You are viewing a plain text version of this content. The canonical link for it is here.
Posted to common-user@hadoop.apache.org by Dennis Kubes <ku...@apache.org> on 2007/07/19 02:13:42 UTC

Multiple Job Jar files?

Is it possible to have multiple job jar files being submitted to hadoop 
at once?  If not, is this a feature that might be useful?

I can see this being useful for custom Nutch development, having a nutch 
job.jar and a custom.job.jar file.

Dennis Kubes

Re: Multiple Job Jar files?

Posted by Doug Cutting <cu...@apache.org>.
Dennis Kubes wrote:
> Ok, I have completed the testing and it is working good.  One problem 
> though.  I noticed that we are using a distributed cache for the job 
> files.  If I am creating new job jar files on the fly, but still copying 
> them to the job.jar location, how is this affected by distributed caching?

The cache will still be effective.  Typically, in the course of a job, 
multiple map tasks and multiple reduce tasks run on each host.  The 
cache retrieves just a single copy of the job's jar for all of these tasks.
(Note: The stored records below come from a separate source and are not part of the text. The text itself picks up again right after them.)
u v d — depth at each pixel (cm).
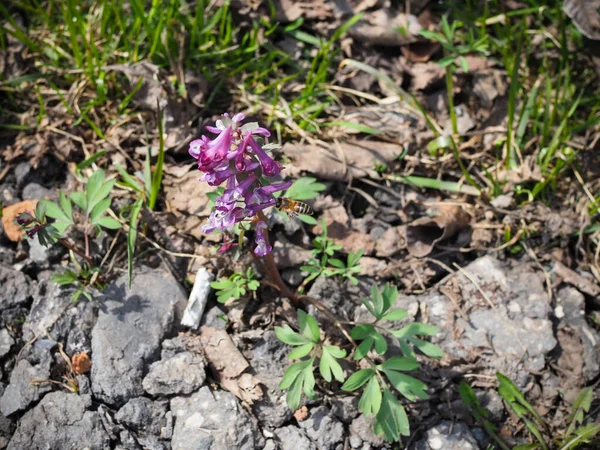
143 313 34
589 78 43
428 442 33
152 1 41
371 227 38
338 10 42
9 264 36
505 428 33
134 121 40
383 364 32
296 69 42
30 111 40
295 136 40
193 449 31
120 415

However, with a new jar per job, the cache will not be effective across 
jobs.  But this is not nearly as critical as caching across tasks in a 
job, since there are typically thousands of tasks per job.  One could 
attempt to optimize across jobs, but I think that would be overkill, 
especially for the first version of this feature.

Doug

Re: Multiple Job Jar files?

Posted by Dennis Kubes <ku...@apache.org>.
Ok, I have completed the testing and it is working good.  One problem 
though.  I noticed that we are using a distributed cache for the job 
files.  If I am creating new job jar files on the fly, but still copying 
them to the job.jar location, how is this affected by distributed caching?

Dennis Kubes

Dennis Kubes wrote:
> Ok, I read the JIRA and have been hacking away at this for the past 
> couple of hours.  I have a workable patch for that I just need to test. 
>  It follows what the JIRA proposed to create a master job.jar file from 
> multiple job jar files passed.  I will test and post tomorrow morning.
> 
> Dennis Kubes
> 
> Runping Qi wrote:
>> Yes, definitely. There is a JIRA opened precisely for that:
>> https://issues.apache.org/jira/browse/HADOOP-1622
>>
>> Runping Qi
>>
>>
>>> -----Original Message-----
>>> From: Dennis Kubes [mailto:kubes@apache.org]
>>> Sent: Wednesday, July 18, 2007 5:14 PM
>>> To: hadoop-user@lucene.apache.org
>>> Subject: Multiple Job Jar files?
>>>
>>> Is it possible to have multiple job jar files being submitted to hadoop
>>> at once?  If not, is this a feature that might be useful?
>>>
>>> I can see this being useful for custom Nutch development, having a nutch
>>> job.jar and a custom.job.jar file.
>>>
>>> Dennis Kubes
>>

Re: Multiple Job Jar files?

Posted by Dennis Kubes <ku...@apache.org>.
Ok, I read the JIRA and have been hacking away at this for the past 
couple of hours.  I have a workable patch for that I just need to test. 
  It follows what the JIRA proposed to create a master job.jar file from 
multiple job jar files passed.  I will test and post tomorrow morning.

Dennis Kubes

Runping Qi wrote:
> Yes, definitely. There is a JIRA opened precisely for that:
> https://issues.apache.org/jira/browse/HADOOP-1622
> 
> Runping Qi
> 
> 
>> -----Original Message-----
>> From: Dennis Kubes [mailto:kubes@apache.org]
>> Sent: Wednesday, July 18, 2007 5:14 PM
>> To: hadoop-user@lucene.apache.org
>> Subject: Multiple Job Jar files?
>>
>> Is it possible to have multiple job jar files being submitted to hadoop
>> at once?  If not, is this a feature that might be useful?
>>
>> I can see this being useful for custom Nutch development, having a nutch
>> job.jar and a custom.job.jar file.
>>
>> Dennis Kubes
> 

RE: Multiple Job Jar files?

Posted by Runping Qi <ru...@yahoo-inc.com>.
Yes, definitely. There is a JIRA opened precisely for that:
https://issues.apache.org/jira/browse/HADOOP-1622

Runping Qi


> -----Original Message-----
> From: Dennis Kubes [mailto:kubes@apache.org]
> Sent: Wednesday, July 18, 2007 5:14 PM
> To: hadoop-user@lucene.apache.org
> Subject: Multiple Job Jar files?
> 
> Is it possible to have multiple job jar files being submitted to hadoop
> at once?  If not, is this a feature that might be useful?
> 
> I can see this being useful for custom Nutch development, having a nutch
> job.jar and a custom.job.jar file.
> 
> Dennis Kubes